* _WORK ITEM_
Only lines with the word "servers" are needed; collect each of them from the listing below.

* _SUPPLIED MATERIAL_
# # #

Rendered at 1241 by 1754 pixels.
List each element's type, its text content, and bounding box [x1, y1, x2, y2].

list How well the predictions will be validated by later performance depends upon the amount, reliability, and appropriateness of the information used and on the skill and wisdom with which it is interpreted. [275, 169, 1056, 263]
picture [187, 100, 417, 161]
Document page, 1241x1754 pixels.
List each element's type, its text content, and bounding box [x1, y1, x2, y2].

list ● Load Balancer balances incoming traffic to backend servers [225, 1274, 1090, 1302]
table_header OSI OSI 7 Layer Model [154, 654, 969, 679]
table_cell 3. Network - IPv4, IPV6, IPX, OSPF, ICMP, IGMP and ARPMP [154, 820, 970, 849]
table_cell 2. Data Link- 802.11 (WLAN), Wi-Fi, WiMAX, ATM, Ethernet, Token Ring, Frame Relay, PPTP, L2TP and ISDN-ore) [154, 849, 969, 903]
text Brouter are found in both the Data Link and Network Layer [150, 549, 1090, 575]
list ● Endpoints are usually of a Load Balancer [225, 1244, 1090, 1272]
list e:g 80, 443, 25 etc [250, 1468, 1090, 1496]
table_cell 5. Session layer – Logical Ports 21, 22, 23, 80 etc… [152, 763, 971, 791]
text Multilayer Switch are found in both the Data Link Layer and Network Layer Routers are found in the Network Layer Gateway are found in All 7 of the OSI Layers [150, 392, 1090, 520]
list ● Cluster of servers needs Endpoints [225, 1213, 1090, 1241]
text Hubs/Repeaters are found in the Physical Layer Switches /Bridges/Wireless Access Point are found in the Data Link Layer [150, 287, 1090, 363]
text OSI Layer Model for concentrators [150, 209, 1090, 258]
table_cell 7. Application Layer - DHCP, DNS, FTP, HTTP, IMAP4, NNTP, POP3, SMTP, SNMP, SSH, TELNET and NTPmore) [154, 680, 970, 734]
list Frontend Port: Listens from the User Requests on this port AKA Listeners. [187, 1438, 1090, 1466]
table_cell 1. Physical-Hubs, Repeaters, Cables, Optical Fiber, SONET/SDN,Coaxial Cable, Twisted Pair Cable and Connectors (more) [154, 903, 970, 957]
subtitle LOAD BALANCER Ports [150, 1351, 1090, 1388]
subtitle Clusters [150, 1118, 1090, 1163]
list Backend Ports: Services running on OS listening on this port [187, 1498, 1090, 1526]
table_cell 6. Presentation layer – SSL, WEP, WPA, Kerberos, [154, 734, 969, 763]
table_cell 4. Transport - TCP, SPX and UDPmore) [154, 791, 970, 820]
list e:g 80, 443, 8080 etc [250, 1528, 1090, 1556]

# # #

* _OUTPUT FOR THIS EXERCISE_
list ● Load Balancer balances incoming traffic to backend servers [225, 1274, 1090, 1302]
list ● Cluster of servers needs Endpoints [225, 1213, 1090, 1241]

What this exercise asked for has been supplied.